▶ [列表]

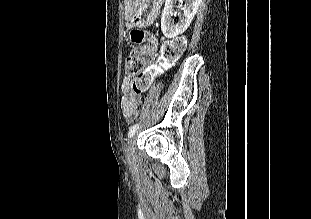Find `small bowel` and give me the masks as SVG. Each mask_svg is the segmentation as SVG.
Listing matches in <instances>:
<instances>
[{
  "label": "small bowel",
  "mask_w": 311,
  "mask_h": 219,
  "mask_svg": "<svg viewBox=\"0 0 311 219\" xmlns=\"http://www.w3.org/2000/svg\"><path fill=\"white\" fill-rule=\"evenodd\" d=\"M122 93L123 95L120 103L121 110L124 117L131 120L138 112L140 96L131 91L129 77H125L122 81Z\"/></svg>",
  "instance_id": "1"
}]
</instances>
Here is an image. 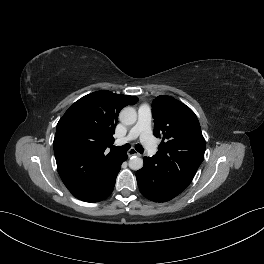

▶ [练习说明]
请原样引用上方的全部记录，答案中略去图片。

▶ [最终结果]
Find `small bowel` and give me the masks as SVG. Each mask_svg is the segmentation as SVG.
Listing matches in <instances>:
<instances>
[{
  "label": "small bowel",
  "mask_w": 311,
  "mask_h": 219,
  "mask_svg": "<svg viewBox=\"0 0 311 219\" xmlns=\"http://www.w3.org/2000/svg\"><path fill=\"white\" fill-rule=\"evenodd\" d=\"M122 93L123 95L120 103L121 110L124 117L131 120L138 112L140 96L131 91L129 77H125L122 81Z\"/></svg>",
  "instance_id": "1"
}]
</instances>
Here is an image. 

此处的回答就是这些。